--- Assignment ---
Determine how many lines in the records hold "either", and give that number with nothing added.
Exercise inputs Start Marker
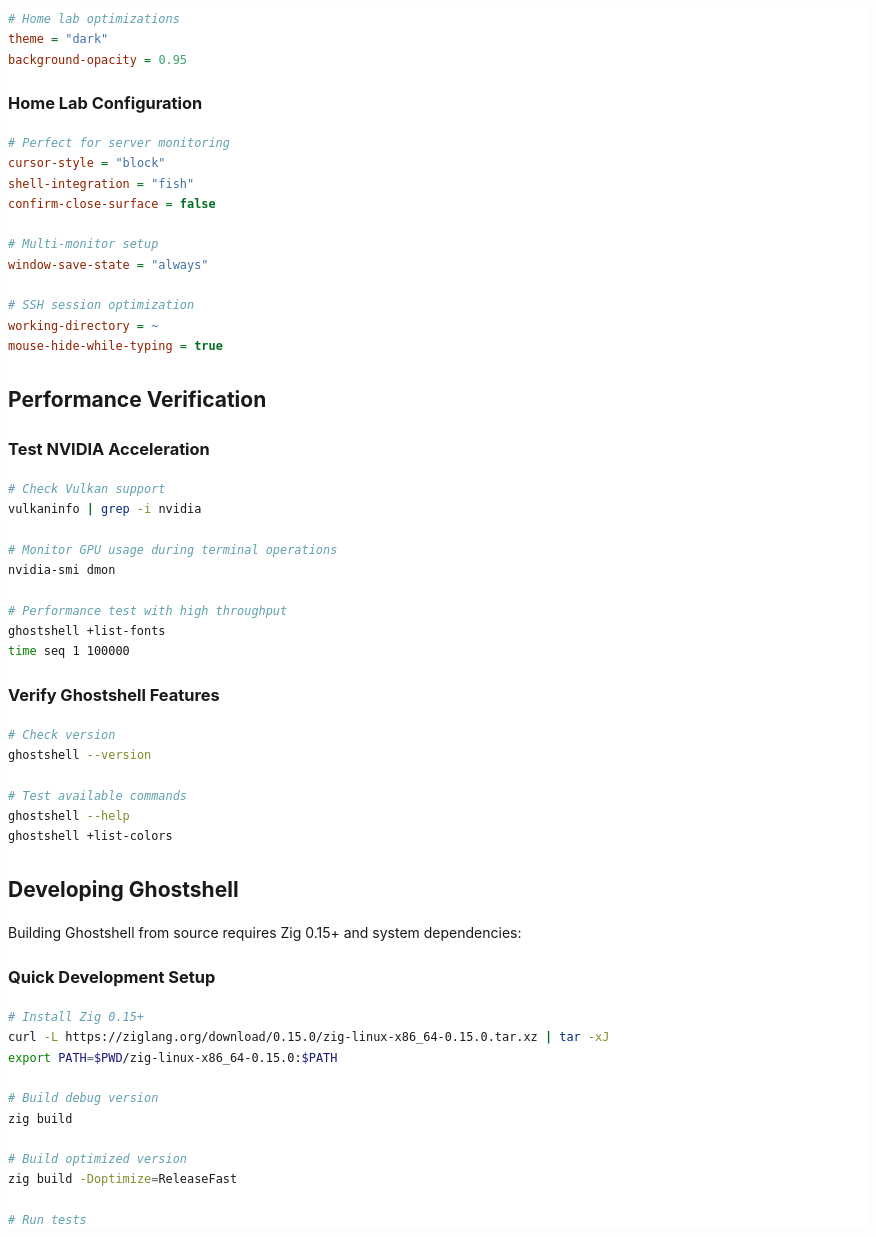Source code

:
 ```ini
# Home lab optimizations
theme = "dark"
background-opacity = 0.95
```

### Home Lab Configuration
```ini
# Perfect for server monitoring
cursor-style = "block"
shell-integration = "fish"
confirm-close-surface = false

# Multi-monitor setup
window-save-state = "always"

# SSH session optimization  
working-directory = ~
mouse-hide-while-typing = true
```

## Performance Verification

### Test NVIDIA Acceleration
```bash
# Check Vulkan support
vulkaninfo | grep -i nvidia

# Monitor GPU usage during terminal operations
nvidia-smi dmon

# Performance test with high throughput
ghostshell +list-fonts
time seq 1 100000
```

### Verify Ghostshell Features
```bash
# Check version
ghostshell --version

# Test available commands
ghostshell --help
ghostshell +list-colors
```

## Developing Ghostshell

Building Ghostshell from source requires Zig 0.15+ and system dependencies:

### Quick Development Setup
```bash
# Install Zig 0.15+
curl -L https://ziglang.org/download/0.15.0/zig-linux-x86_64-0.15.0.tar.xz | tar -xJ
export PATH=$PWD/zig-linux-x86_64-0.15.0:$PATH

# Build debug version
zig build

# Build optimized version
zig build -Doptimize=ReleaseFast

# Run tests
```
Exercise inputs End Marker
Exercise inputs Start Marker
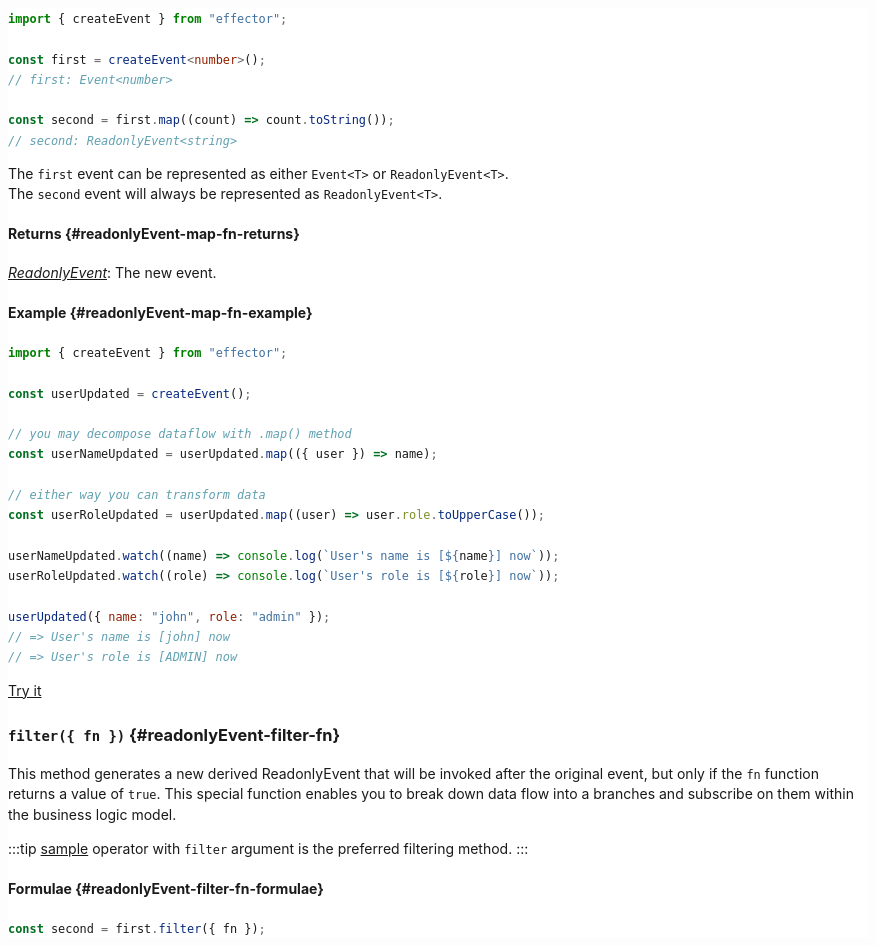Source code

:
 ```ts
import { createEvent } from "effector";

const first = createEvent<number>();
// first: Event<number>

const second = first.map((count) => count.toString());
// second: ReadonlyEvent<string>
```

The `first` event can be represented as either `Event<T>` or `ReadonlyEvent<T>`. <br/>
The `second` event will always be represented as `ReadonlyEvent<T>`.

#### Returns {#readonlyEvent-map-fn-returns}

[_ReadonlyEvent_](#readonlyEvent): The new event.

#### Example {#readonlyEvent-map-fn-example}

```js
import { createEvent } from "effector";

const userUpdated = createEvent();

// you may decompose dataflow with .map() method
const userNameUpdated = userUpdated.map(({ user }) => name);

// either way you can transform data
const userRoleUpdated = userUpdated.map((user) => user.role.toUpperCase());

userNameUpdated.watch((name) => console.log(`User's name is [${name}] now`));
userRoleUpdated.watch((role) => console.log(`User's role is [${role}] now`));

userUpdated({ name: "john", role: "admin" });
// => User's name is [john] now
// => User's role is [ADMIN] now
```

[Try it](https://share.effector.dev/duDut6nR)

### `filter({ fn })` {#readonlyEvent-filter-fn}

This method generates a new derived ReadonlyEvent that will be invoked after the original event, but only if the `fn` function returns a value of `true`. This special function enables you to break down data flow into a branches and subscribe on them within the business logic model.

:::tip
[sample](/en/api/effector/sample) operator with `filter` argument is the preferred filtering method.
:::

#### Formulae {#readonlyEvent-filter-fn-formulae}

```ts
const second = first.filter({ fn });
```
Exercise inputs End Marker
--- Solution to this problem ---
2